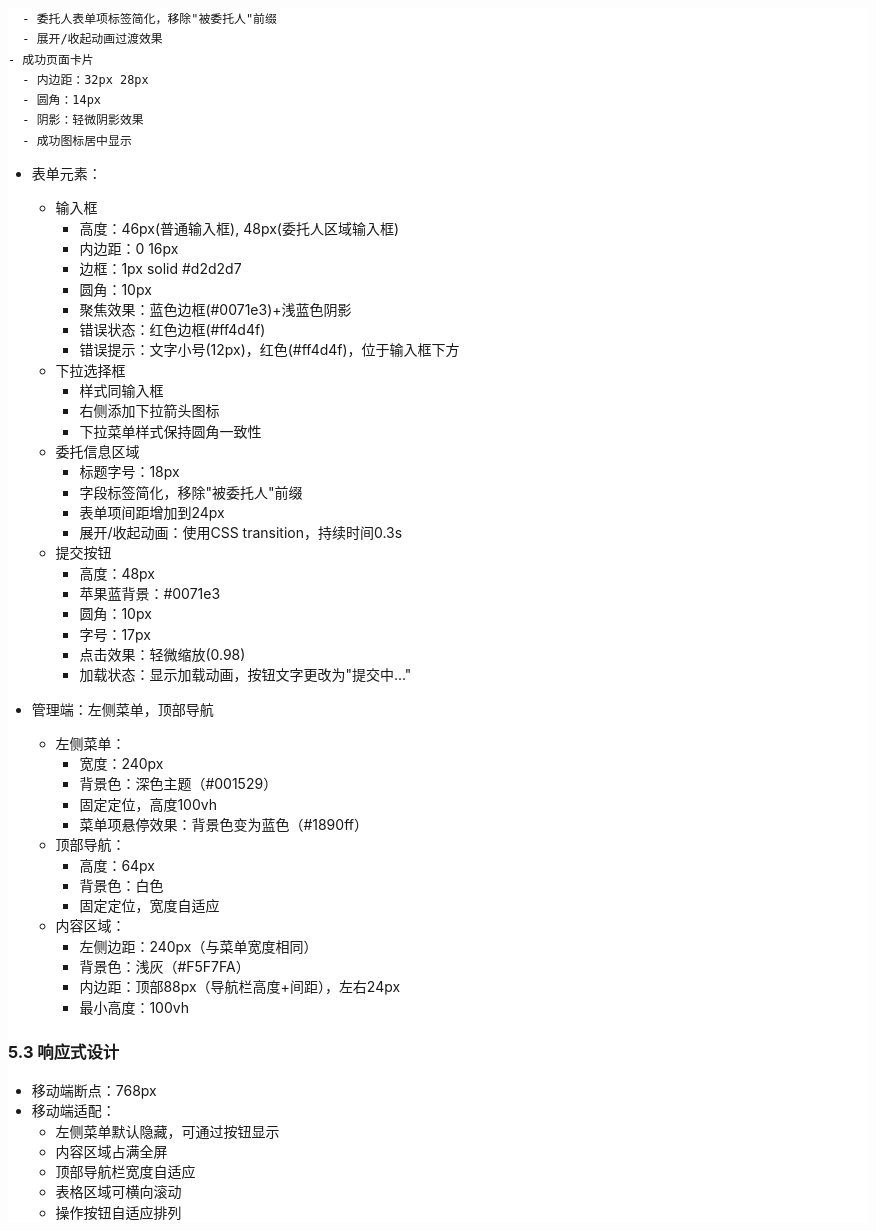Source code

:       - 委托人表单项标签简化，移除"被委托人"前缀
      - 展开/收起动画过渡效果
    - 成功页面卡片
      - 内边距：32px 28px
      - 圆角：14px
      - 阴影：轻微阴影效果
      - 成功图标居中显示
  - 表单元素：
    - 输入框
      - 高度：46px(普通输入框), 48px(委托人区域输入框)
      - 内边距：0 16px
      - 边框：1px solid #d2d2d7
      - 圆角：10px
      - 聚焦效果：蓝色边框(#0071e3)+浅蓝色阴影
      - 错误状态：红色边框(#ff4d4f)
      - 错误提示：文字小号(12px)，红色(#ff4d4f)，位于输入框下方
    - 下拉选择框
      - 样式同输入框
      - 右侧添加下拉箭头图标
      - 下拉菜单样式保持圆角一致性
    - 委托信息区域
      - 标题字号：18px
      - 字段标签简化，移除"被委托人"前缀
      - 表单项间距增加到24px
      - 展开/收起动画：使用CSS transition，持续时间0.3s
    - 提交按钮
      - 高度：48px
      - 苹果蓝背景：#0071e3
      - 圆角：10px
      - 字号：17px
      - 点击效果：轻微缩放(0.98)
      - 加载状态：显示加载动画，按钮文字更改为"提交中..."

- 管理端：左侧菜单，顶部导航
  - 左侧菜单：
    - 宽度：240px
    - 背景色：深色主题（#001529）
    - 固定定位，高度100vh
    - 菜单项悬停效果：背景色变为蓝色（#1890ff）
  - 顶部导航：
    - 高度：64px
    - 背景色：白色
    - 固定定位，宽度自适应
  - 内容区域：
    - 左侧边距：240px（与菜单宽度相同）
    - 背景色：浅灰（#F5F7FA）
    - 内边距：顶部88px（导航栏高度+间距），左右24px
    - 最小高度：100vh

### 5.3 响应式设计
- 移动端断点：768px
- 移动端适配：
  - 左侧菜单默认隐藏，可通过按钮显示
  - 内容区域占满全屏
  - 顶部导航栏宽度自适应
  - 表格区域可横向滚动
  - 操作按钮自适应排列
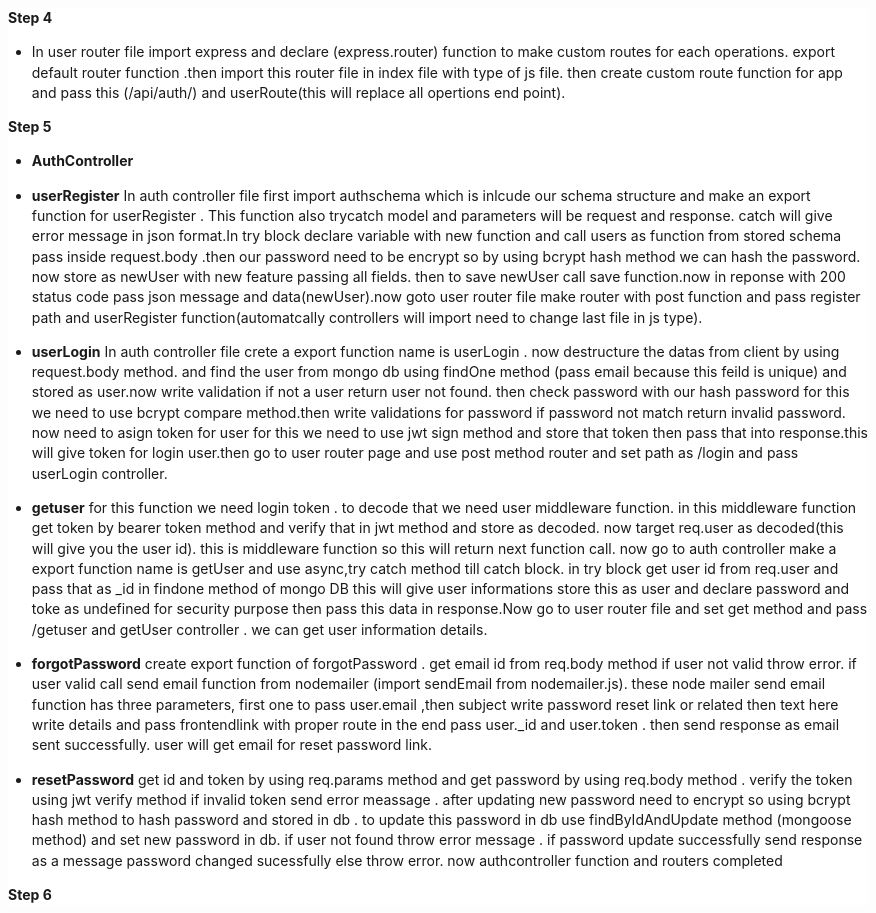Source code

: **Step 4**

- In user router file import express and declare (express.router) function to make custom routes for each operations. export default router function .then import this router file in index file with type of js file. then create custom route function for app and pass this (/api/auth/) and userRoute(this will replace all opertions end point).

**Step 5**

- **AuthController**
- **userRegister** In auth controller file first import authschema which is inlcude our schema structure and make an export function for userRegister . This function also trycatch model and parameters will be request and response. catch will give error message in json format.In try block declare variable with new function and call users as function from stored schema pass inside request.body .then our password need to be encrypt so by using bcrypt hash method we can hash the password. now store as newUser with new feature passing all fields. then to save newUser call save function.now in reponse with 200 status code pass json message and data(newUser).now goto user router file make router with post function and pass register path and userRegister function(automatcally controllers will import need to change last file in js type).

- **userLogin** In auth controller file crete a export function name is userLogin . now destructure the datas from client by using request.body method. and find the user from mongo db using findOne method (pass email because this feild is unique) and stored as user.now write validation if not a user return user not found. then check password with our hash password for this we need to use bcrypt compare method.then write validations for password if password not match return invalid password. now need to asign token for user for this we need to use jwt sign method and store that token then pass that into response.this will give token for login user.then go to user router page and use post method router and set path as /login and pass userLogin controller.

- **getuser** for this function we need login token . to decode that we need user middleware function. in this middleware function get token by bearer token method and verify that in jwt method and store as decoded. now target req.user as decoded(this will give you the user id). this is middleware function so this will return next function call. now go to auth controller make a export function name is getUser and use async,try catch method till catch block. in try block get user id from req.user and pass that as \_id in findone method of mongo DB this will give user informations store this as user and declare password and toke as undefined for security purpose then pass this data in response.Now go to user router file and set get method and pass /getuser and getUser controller . we can get user information details.

- **forgotPassword** create export function of forgotPassword . get email id from req.body method if user not valid throw error. if user valid call send email function from nodemailer (import sendEmail from nodemailer.js). these node mailer send email function has three parameters, first one to pass user.email ,then subject write password reset link or related then text here write details and pass frontendlink with proper route in the end pass user.\_id and user.token . then send response as email sent successfully. user will get email for reset password link.

- **resetPassword** get id and token by using req.params method and get password by using req.body method . verify the token using jwt verify method if invalid token send error meassage . after updating new password need to encrypt so using bcrypt hash method to hash password and stored in db . to update this password in db use findByIdAndUpdate method (mongoose method) and set new password in db. if user not found throw error message . if password update successfully send response as a message password changed sucessfully else throw error. now authcontroller function and routers completed

**Step 6**
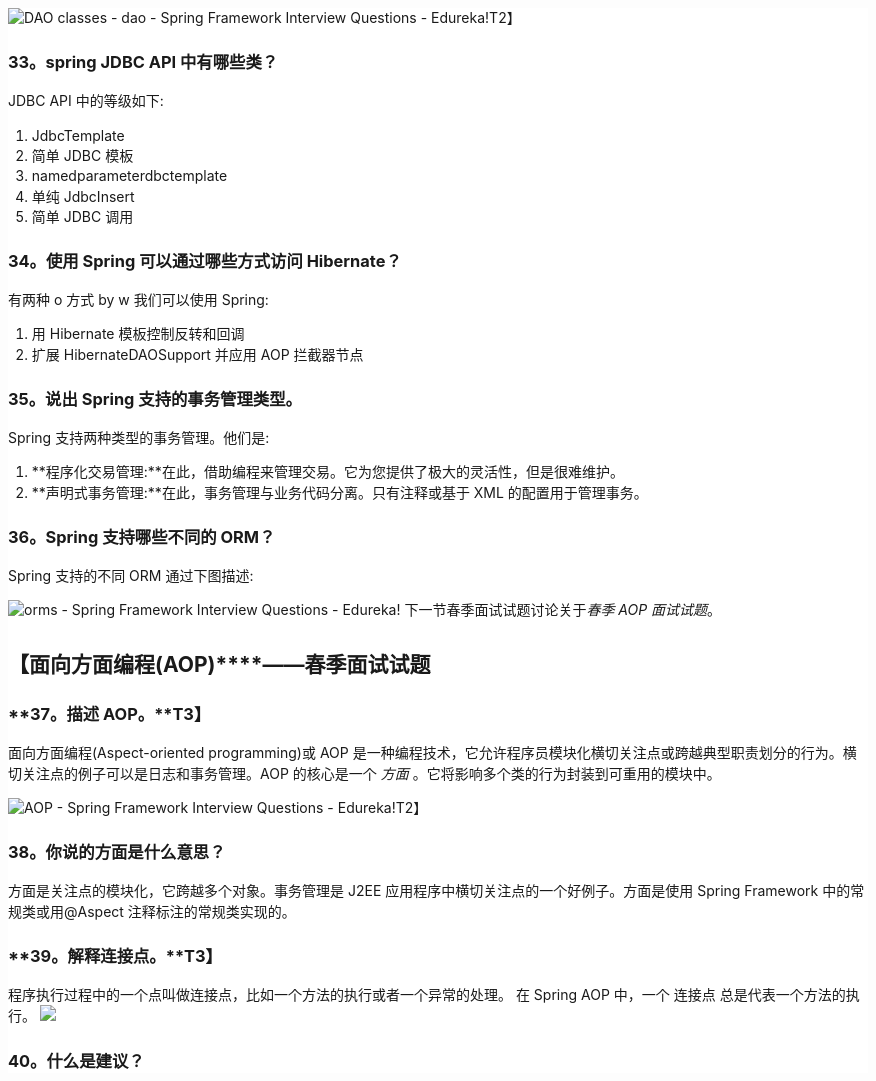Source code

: ![DAO classes - dao - Spring Framework Interview Questions - Edureka! ](../Images/b03c67ae99ec5c4a18efdacde0d3649a.png)T2】

### **33。spring JDBC API 中有哪些类？**

JDBC API 中的等级如下:

1.  JdbcTemplate
2.  简单 JDBC 模板
3.  namedparameterdbctemplate
4.  单纯 JdbcInsert
5.  简单 JDBC 调用

### **34。使用 Spring 可以通过哪些方式访问 Hibernate？**

有两种 o 方式 by w 我们可以使用 Spring:

1.  用 Hibernate 模板控制反转和回调
2.  扩展 HibernateDAOSupport 并应用 AOP 拦截器节点

### **35。说出 Spring 支持的事务管理类型。**

Spring 支持两种类型的事务管理。他们是:

1.  **程序化交易管理:**在此，借助编程来管理交易。它为您提供了极大的灵活性，但是很难维护。
2.  **声明式事务管理:**在此，事务管理与业务代码分离。只有注释或基于 XML 的配置用于管理事务。

### **36。Spring 支持哪些不同的 ORM？**

Spring 支持的不同 ORM 通过下图描述:

![orms - Spring Framework Interview Questions - Edureka!](../Images/2ca7fbe06bd8227805d9e210ffc52f4d.png) 下一节春季面试试题讨论关于*春季 AOP 面试试题*。

## **【面向方面编程(AOP)****——春季面试试题**

### **37。描述 AOP。**T3】

面向方面编程(Aspect-oriented programming)或 AOP 是一种编程技术，它允许程序员模块化横切关注点或跨越典型职责划分的行为。横切关注点的例子可以是日志和事务管理。AOP 的核心是一个 *方面* 。它将影响多个类的行为封装到可重用的模块中。

![AOP - Spring Framework Interview Questions - Edureka!](../Images/51b3987aaff7657d1a3767467fdb73e1.png)T2】

### **38。你说的方面是什么意思？**

方面是关注点的模块化，它跨越多个对象。事务管理是 J2EE 应用程序中横切关注点的一个好例子。方面是使用 Spring Framework 中的常规类或用@Aspect 注释标注的常规类实现的。

### **39。解释连接点。**T3】

程序执行过程中的一个点叫做连接点，比如一个方法的执行或者一个异常的处理。 在 Spring AOP 中，一个 连接点 总是代表一个方法的执行。 ![](../Images/6efa5b5fbaa7d4209ffcfef3fc963fe2.png)

### **40。什么是建议？**
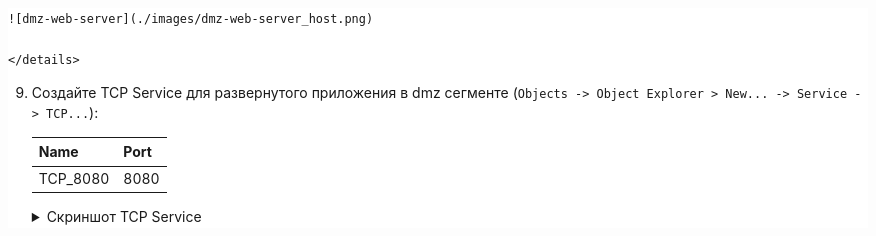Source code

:     ![dmz-web-server](./images/dmz-web-server_host.png)

    </details>

9. Создайте TCP Service для развернутого приложения в dmz сегменте (`Objects -> Object Explorer > New... -> Service -> TCP...`): 

    | Name | Port |
    | ----------- | ----------- |
    | TCP_8080 | 8080 |

    <details>
    <summary>Скриншот TCP Service</summary>

    <img src="./images/tcp_8080_service.png" alt="TCP Service" width="400"/>
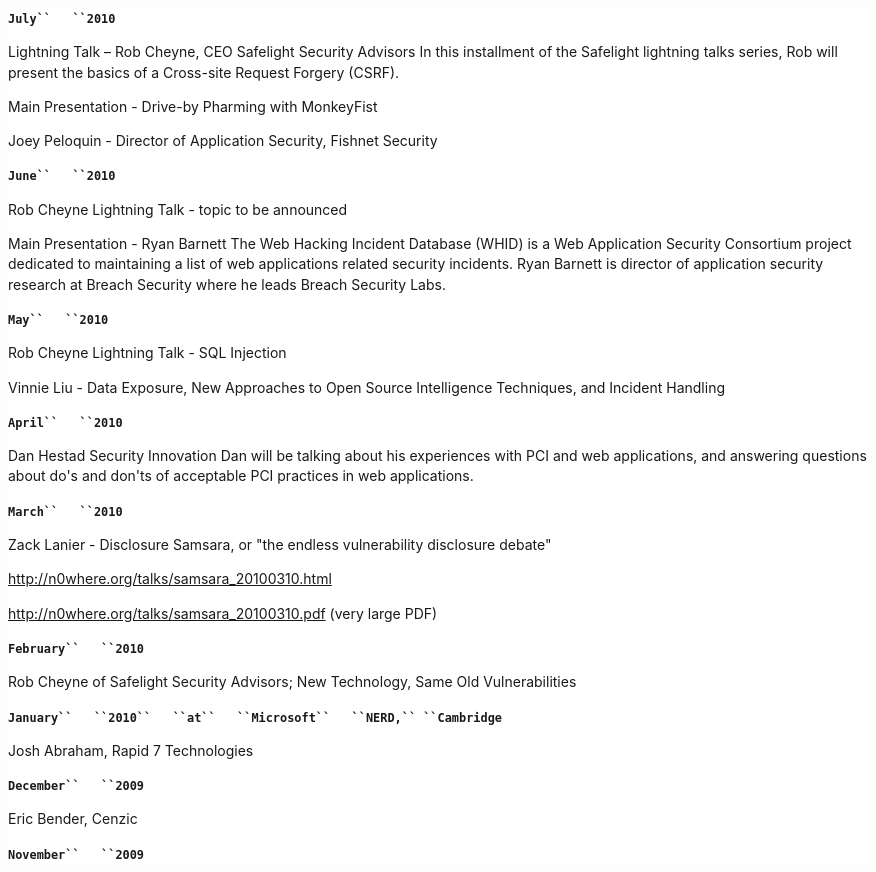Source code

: **`July``   ``2010`**

Lightning Talk – Rob Cheyne, CEO Safelight Security Advisors In this
installment of the Safelight lightning talks series, Rob will present
the basics of a Cross-site Request Forgery (CSRF).

Main Presentation - Drive-by Pharming with MonkeyFist

Joey Peloquin - Director of Application Security, Fishnet Security

**`June``   ``2010`**

Rob Cheyne Lightning Talk - topic to be announced

Main Presentation - Ryan Barnett The Web Hacking Incident Database
(WHID) is a Web Application Security Consortium project dedicated to
maintaining a list of web applications related security incidents. Ryan
Barnett is director of application security research at Breach Security
where he leads Breach Security Labs.

**`May``   ``2010`**

Rob Cheyne Lightning Talk - SQL Injection

Vinnie Liu - Data Exposure, New Approaches to Open Source Intelligence
Techniques, and Incident Handling



**`April``   ``2010`**

Dan Hestad Security Innovation Dan will be talking about his experiences
with PCI and web applications, and answering questions about do's and
don'ts of acceptable PCI practices in web applications.

**`March``   ``2010`**

Zack Lanier - Disclosure Samsara, or "the endless vulnerability
disclosure debate"

<http://n0where.org/talks/samsara_20100310.html>

<http://n0where.org/talks/samsara_20100310.pdf> (very large PDF)



**`February``   ``2010`**

Rob Cheyne of Safelight Security Advisors; New Technology, Same Old
Vulnerabilities



**`January``   ``2010``   ``at``   ``Microsoft``   ``NERD,``
 ``Cambridge`**

Josh Abraham, Rapid 7 Technologies

**`December``   ``2009`**

Eric Bender, Cenzic

**`November``   ``2009`**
════════════════
Task statement. Rewrite only the lines from the one containing "面向方面编程(Aspect-oriented programming)或 AOP" through the one containing "### **38。你说的方面是什么意思？**", swapping "横切关注点" for "交叉关注点" and leaving everything else unchanged.

Solution to this task.
面向方面编程(Aspect-oriented programming)或 AOP 是一种编程技术，它允许程序员模块化交叉关注点或跨越典型职责划分的行为。交叉关注点的例子可以是日志和事务管理。AOP 的核心是一个 *方面* 。它将影响多个类的行为封装到可重用的模块中。

![AOP - Spring Framework Interview Questions - Edureka!](../Images/51b3987aaff7657d1a3767467fdb73e1.png)T2】

### **38。你说的方面是什么意思？**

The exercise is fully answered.